Now, I’m not saying that six or seven hours with intermittent wake ups is ideal. But the point is that your body is remarkable at adapting to the demands placed upon it. What would have left you drained a year ago now makes you feel great. Why? Because relative to the terror of waking up every hour or two, a few long stretches is golden.
Just because I slept great every night didn’t mean my running career wasn’t without challenges. Consider this dilemma my teammates and I faced in high school. We were running twice a day, but because of the summer heat we had to run early and late. The evening run would begin at around seven, and by the time we were finished up and back home, it was already past nine. That meant scarfing down dinner (and a big one; we were growing boys running a ton of miles per week), showering, and going to bed all within an hour, so that we could wakeup early and get the next run in.
As teenagers, we put our heads together and came up a plan: eat before our run. But not hours before our run, as we couldn’t convince our parents to eat dinner at 5pm, so instead it was right before our run. We’d eat dinner, drive 10 minutes to the park, and do our six to nine mile run.
Those first few runs were slow and filled with stops for cramping or even bathroom breaks. Everyone struggled. But then, after a few days, things got better. We moved from slowly jogging (with stops), to easy running, to even being able to get down to a steady pace. We even pushed what we could eat, turning it into a kind of competition to eat the densest food, then head out the door. Sure, we couldn’t hammer out intervals, but it got to the point where it was normal to knock out eight miles at a good clip.
Again: our bodies and minds are remarkably adaptable. What once made us miserable can become routine.
This applies beyond sleep and digestion. As we proposed in the original growth equation (stress + rest = growth), it applies to just about everything we do.
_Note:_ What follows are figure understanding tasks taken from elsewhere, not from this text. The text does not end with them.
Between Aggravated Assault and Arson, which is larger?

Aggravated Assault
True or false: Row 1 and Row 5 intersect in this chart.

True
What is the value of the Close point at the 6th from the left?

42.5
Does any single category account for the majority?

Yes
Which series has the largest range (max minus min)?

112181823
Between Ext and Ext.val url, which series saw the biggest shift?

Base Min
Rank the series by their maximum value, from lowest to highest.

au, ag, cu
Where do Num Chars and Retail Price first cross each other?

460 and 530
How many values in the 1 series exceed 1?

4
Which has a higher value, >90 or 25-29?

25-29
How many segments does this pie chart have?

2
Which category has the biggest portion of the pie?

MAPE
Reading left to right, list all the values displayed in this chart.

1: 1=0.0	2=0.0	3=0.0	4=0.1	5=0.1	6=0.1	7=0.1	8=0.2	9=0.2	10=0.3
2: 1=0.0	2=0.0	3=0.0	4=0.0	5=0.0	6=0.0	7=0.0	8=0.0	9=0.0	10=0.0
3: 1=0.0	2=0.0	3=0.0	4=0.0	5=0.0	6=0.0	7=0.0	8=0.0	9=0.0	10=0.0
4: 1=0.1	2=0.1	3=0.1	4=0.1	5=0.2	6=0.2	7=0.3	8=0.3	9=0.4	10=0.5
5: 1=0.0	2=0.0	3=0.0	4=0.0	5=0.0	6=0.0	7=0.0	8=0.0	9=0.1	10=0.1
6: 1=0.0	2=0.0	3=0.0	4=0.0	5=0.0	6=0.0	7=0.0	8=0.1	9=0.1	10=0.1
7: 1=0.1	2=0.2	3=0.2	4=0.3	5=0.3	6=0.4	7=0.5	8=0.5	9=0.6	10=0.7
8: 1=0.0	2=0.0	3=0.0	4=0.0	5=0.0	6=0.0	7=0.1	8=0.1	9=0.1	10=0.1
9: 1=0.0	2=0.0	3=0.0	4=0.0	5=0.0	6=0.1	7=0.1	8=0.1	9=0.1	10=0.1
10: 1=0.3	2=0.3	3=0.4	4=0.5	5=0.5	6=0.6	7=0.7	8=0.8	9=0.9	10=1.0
That’s not an excuse to suffer through being miserable for no purpose, but what it means is that sometimes we need to give our body and mind time to see if it will adapt. To know that the miserableness of that first run after dinner will probably dissipate; the first time you go for a run in the heat will feel better over time; your first few days at school or in the workplace may feel overwhelming, but soon they’ll feel normal.
The only way you find out is by being patient. You have to sit in the discomfort for long enough to see what will happen. Too often, we stop before we hit the point where the body and mind adjust. To be clear, it is a balancing act between knowing what to stick through to see if you’ll adapt and knowing when you are just digging a hole and the smart thing is to quit. This balancing act is the scourge of all athletes. But sometimes, to see where that point is, we have to push the bounds a bit, we have to get comfortable with the uncomfortable just long enough to see if we’ll get over the hump. It’s why research shows that those who have more of a wait and see mindset when starting a new job tend to do better than those who expect the perfect fit going in. Patience allows us to to dabble, to sometimes sludge through the mud, and see what’s on the other side.
Give yourself a chance to adapt, to see if what was once challenging or even overwhelming eventually becomes routine. If it does, great. If it doesn’t, then you’ll know it’s time to move on.